Привычный старый лабиринт. Все та же его игра, только в ином обличии. Он играет потому, что Бог молчит. Играет, чтобы заставить Бога заговорить. Но пытаться заставить Бога заговорить, переворачивая карту за картой, значит хулить Его. Бог говорит, лишь когда Он молчит. Когда нам кажется, будто мы слышим речь Божию, это не Бог говорит с нами.

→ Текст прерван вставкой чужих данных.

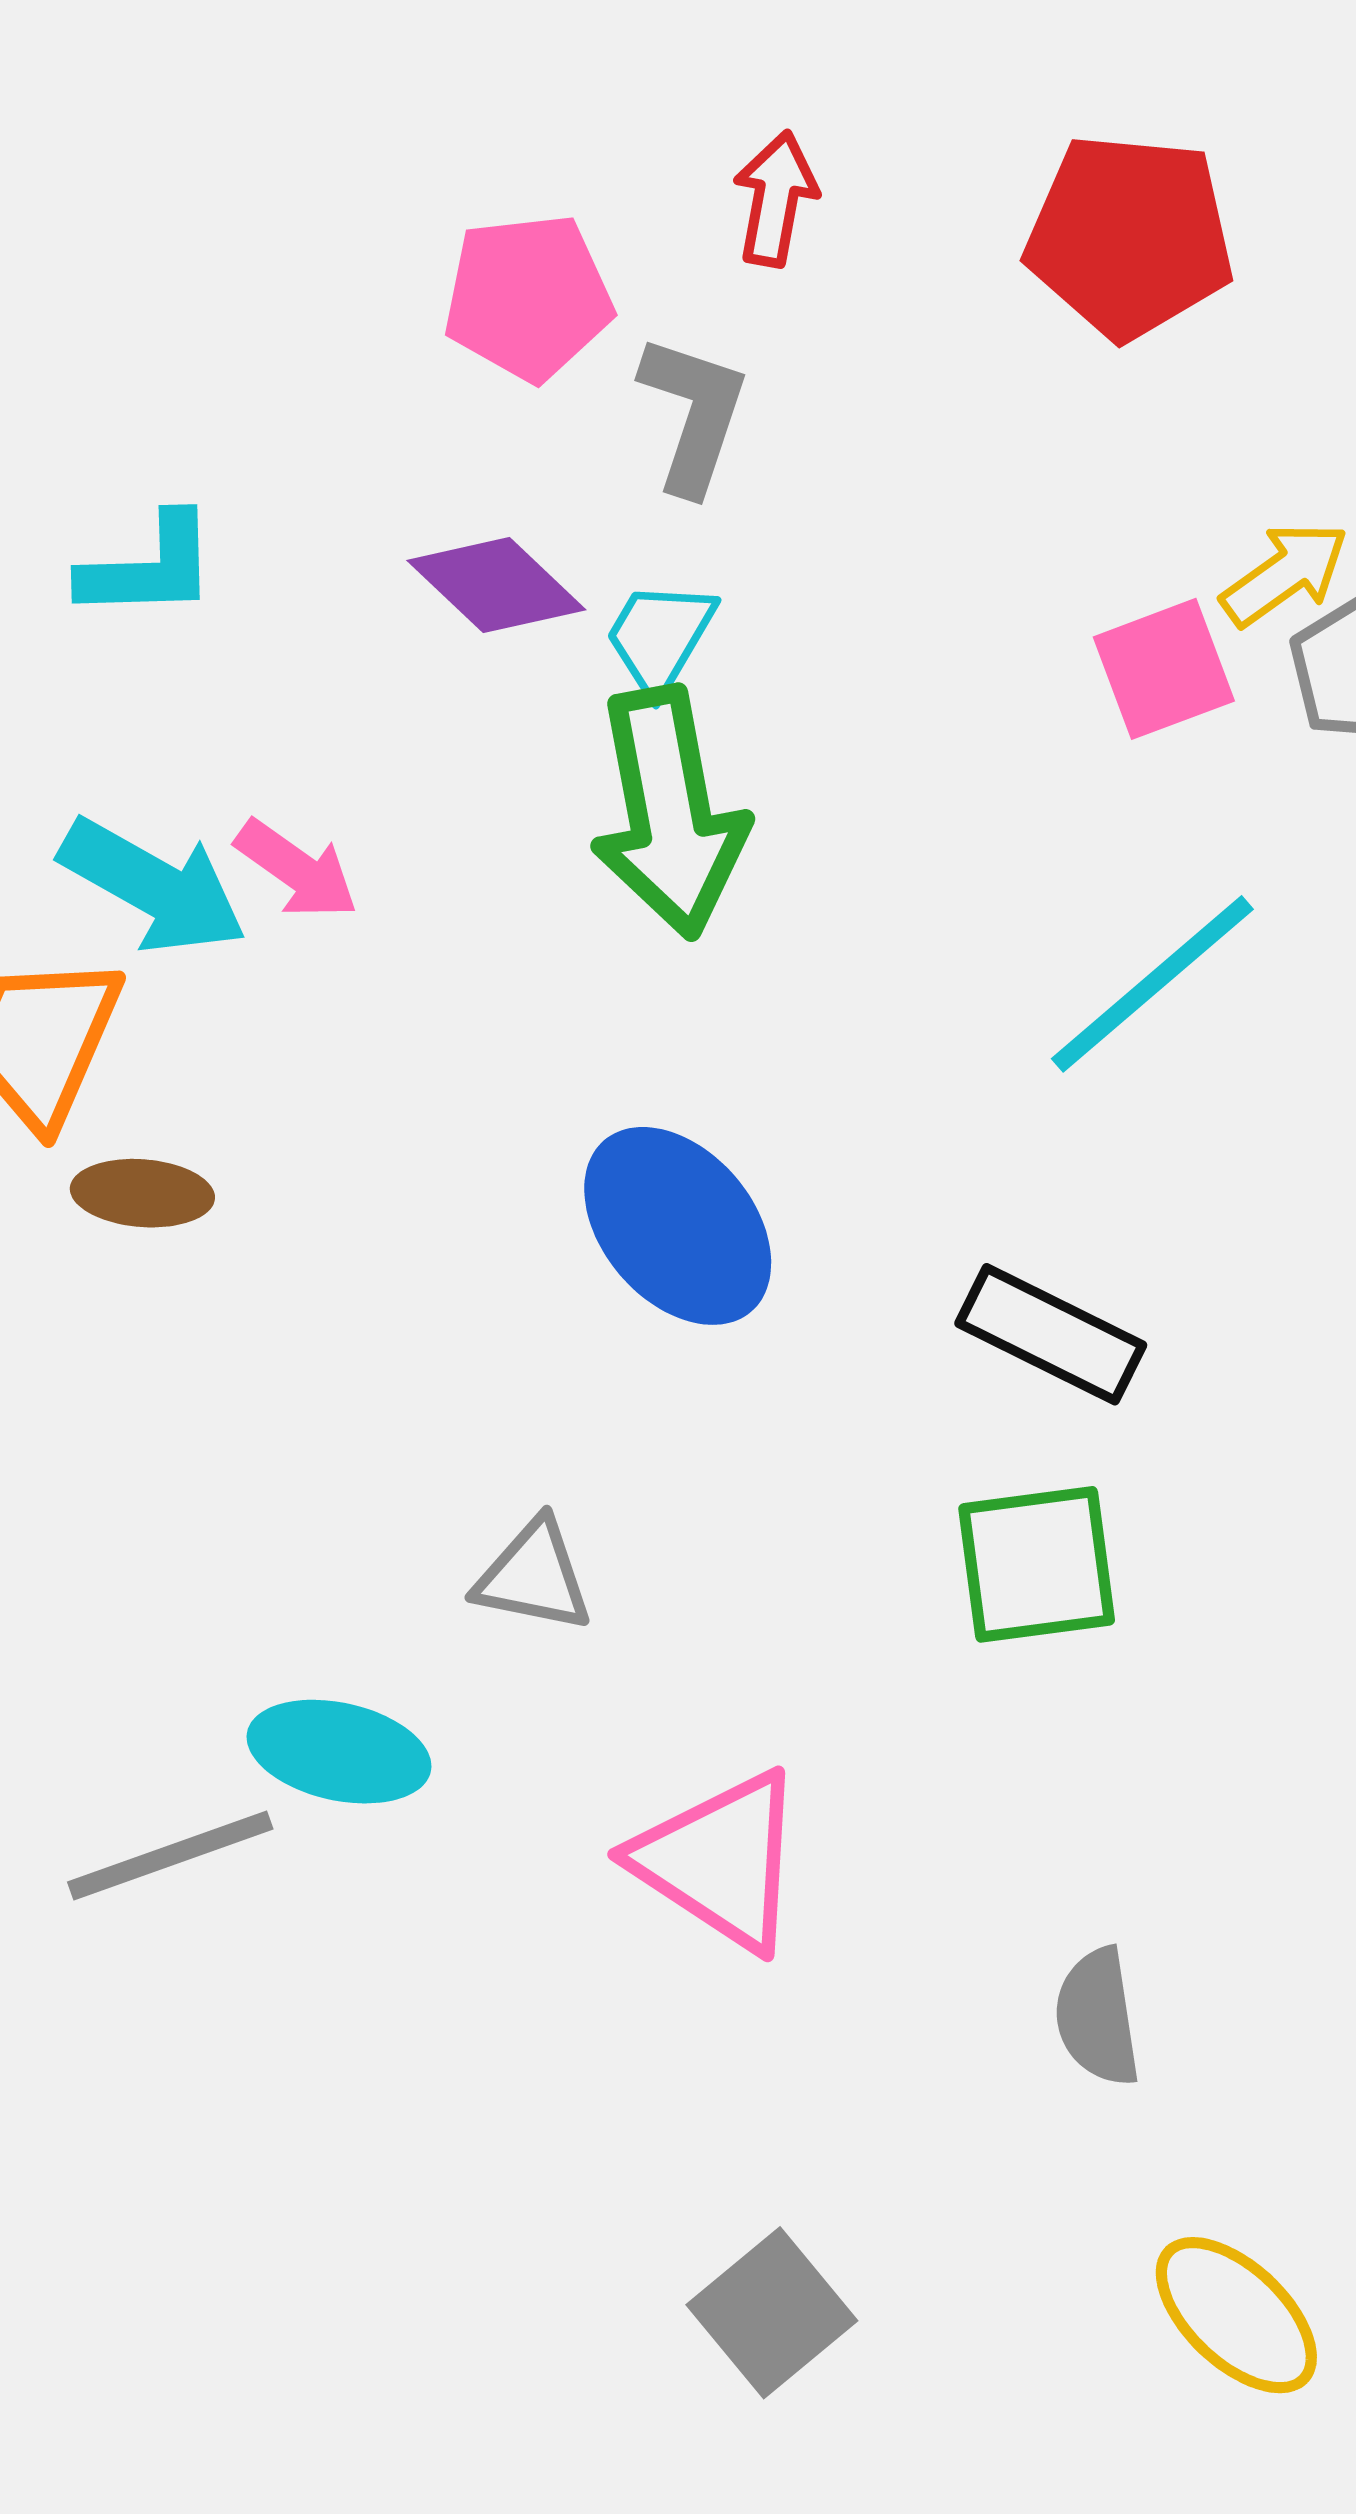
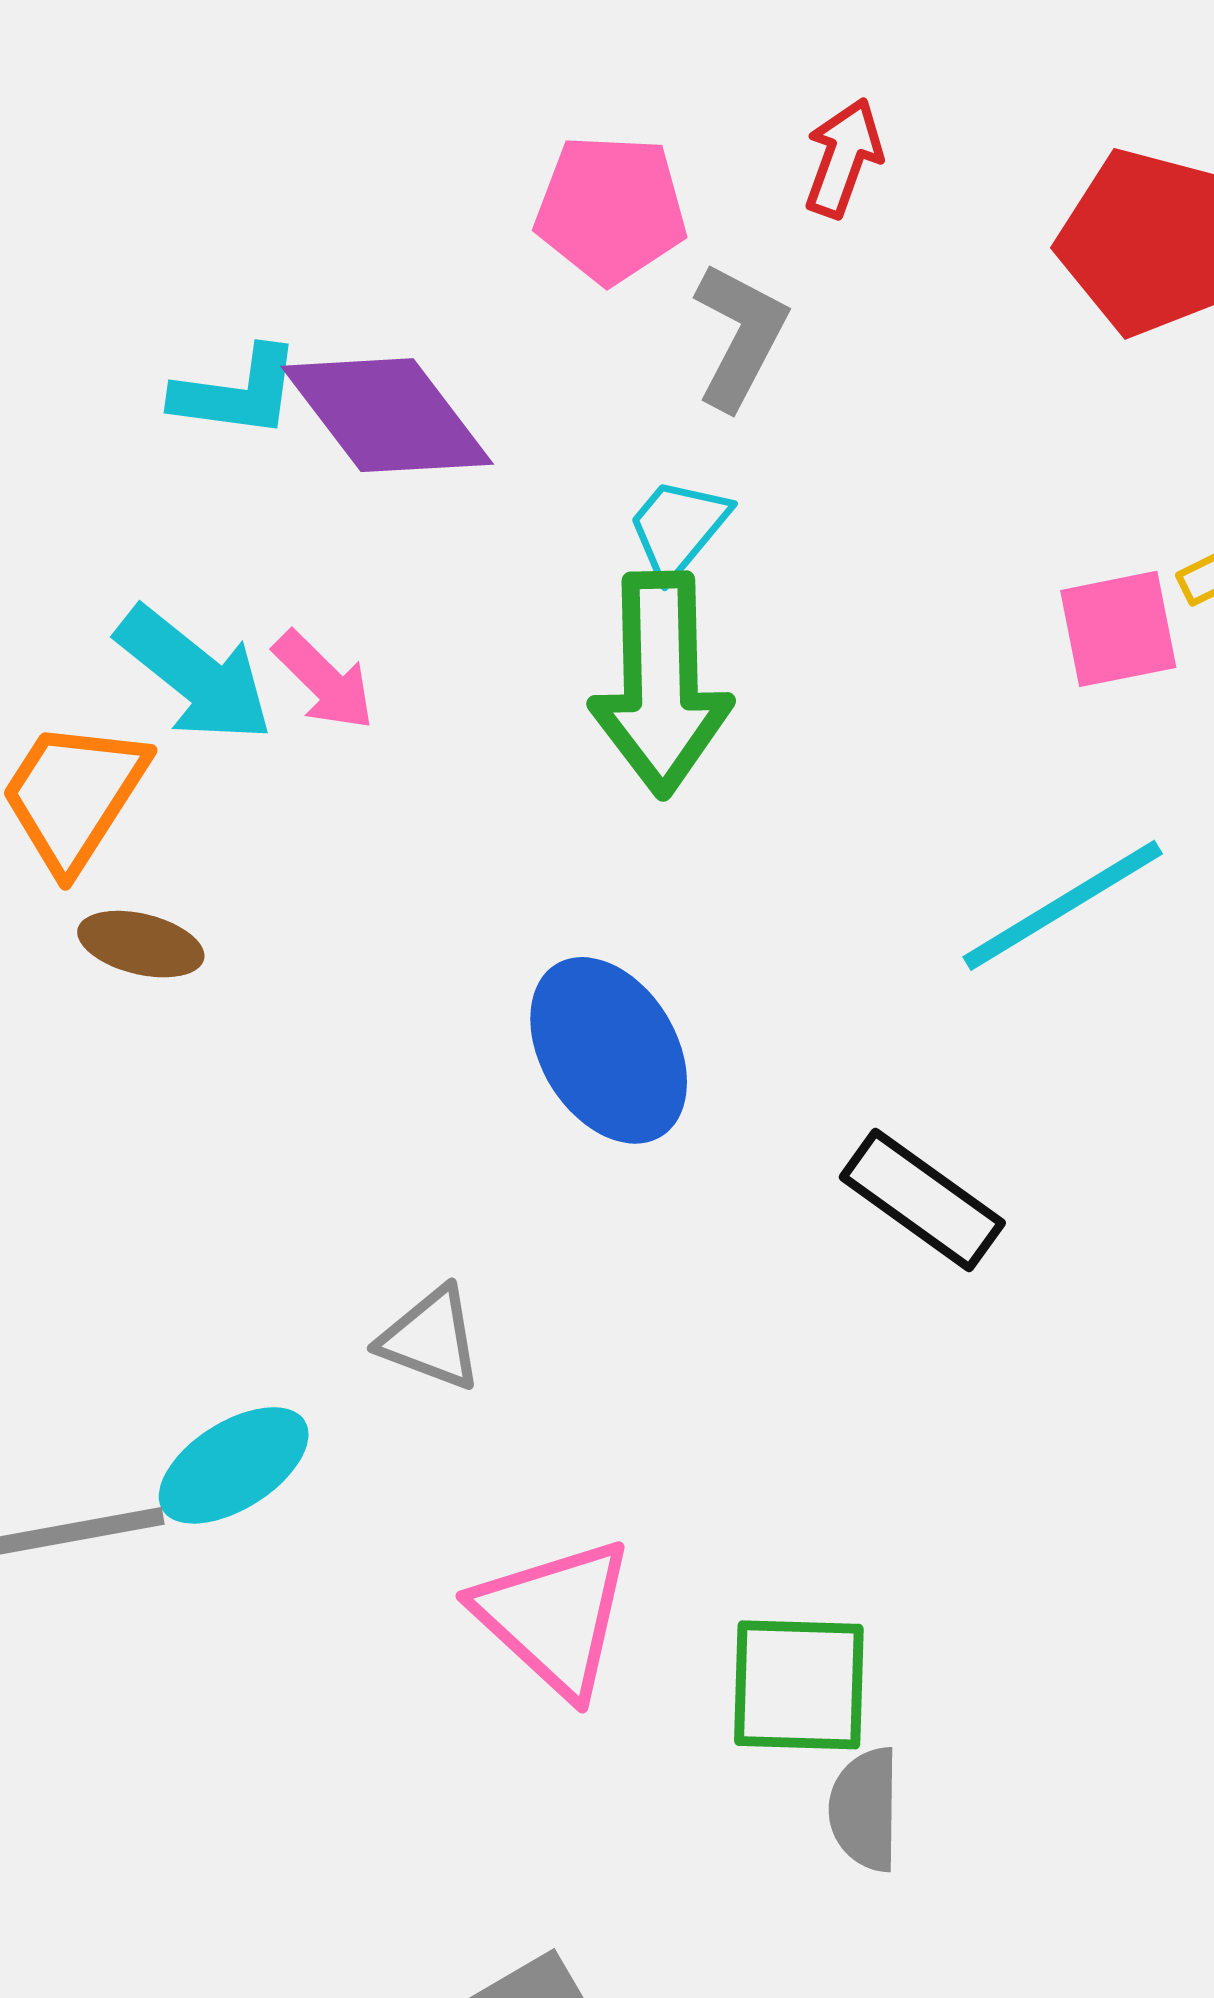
purple diamond: (496, 585) -> (387, 415), moved, size x1.4
green square: (1037, 1564) -> (799, 1685), moved
cyan ellipse: (339, 1752) -> (234, 1465), turned -54

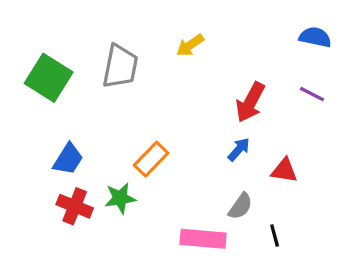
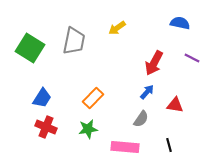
blue semicircle: (315, 37) -> (180, 23), moved
green star: (120, 198) -> (88, 129), moved
gray semicircle: (240, 206) -> (141, 119), moved

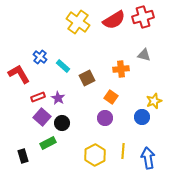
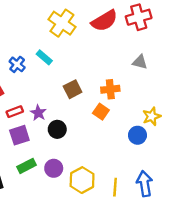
cyan rectangle: (63, 66) -> (44, 57), moved
orange cross: (121, 69) -> (110, 89), moved
purple square: (42, 117) -> (19, 135), turned 30
purple circle: (105, 118) -> (54, 168), moved
black circle: (62, 123) -> (57, 129), moved
yellow line: (123, 151) -> (115, 187), moved

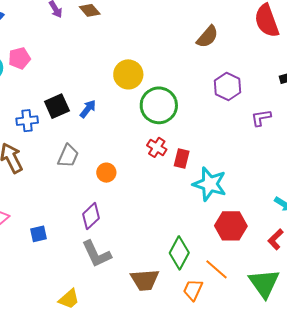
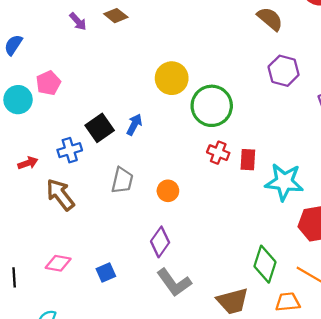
brown semicircle: (207, 37) -> (270, 19), moved, turned -80
orange trapezoid: (193, 290) -> (288, 302), turned 70

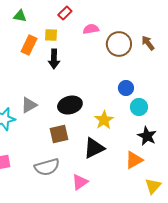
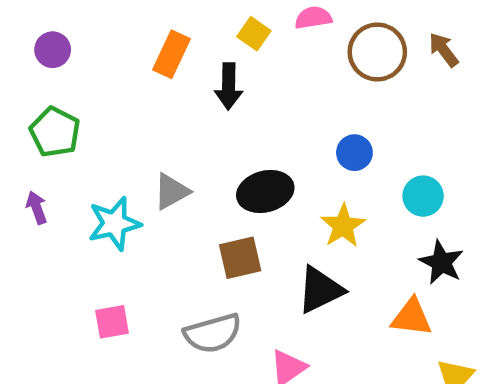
yellow square: (51, 35) -> (254, 34), moved, turned 32
blue circle: (126, 88) -> (354, 153), moved
orange triangle: (134, 160) -> (412, 317), turned 36

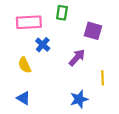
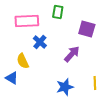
yellow line: (103, 78) -> (95, 83), moved
blue triangle: (24, 98) -> (12, 78), moved
blue star: (79, 99) -> (65, 87), moved

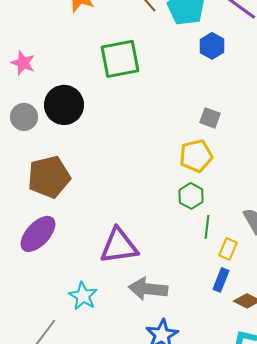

Он проводит за столом несколько часов. Перо остается недвижным. Время от времени возвращается видение пугала, помятый, издевательски состаренный шарж на него самого. Ему некуда больше идти, он заперт в тюрьме.
И поэтому? Поэтому что?
Он закрывает глаза, заставляя себя встретиться с видением лицом к лицу, принуждая его отчетливее явить свой образ. Лицо по-прежнему скрывает завеса, которую он, похоже, устранить бессилен. Снять завесу может только само привидение, однако оно не сделает этого, пока его не попросишь. А чтобы просить, нужно знать его имя. Какое? Иванов? Иванов вернулся к нему, смутный, забытый? Но как его звали, Иванова? Или это Павел? Кем был жилец, занимавший эту комнату до него? Кем был П. А. И., владелец чемодана? Обозначает ли П. — Павла? И было ли «Павел» истинным именем Павла? И если назвать Павла неверным именем, придет ли он когда-нибудь еще?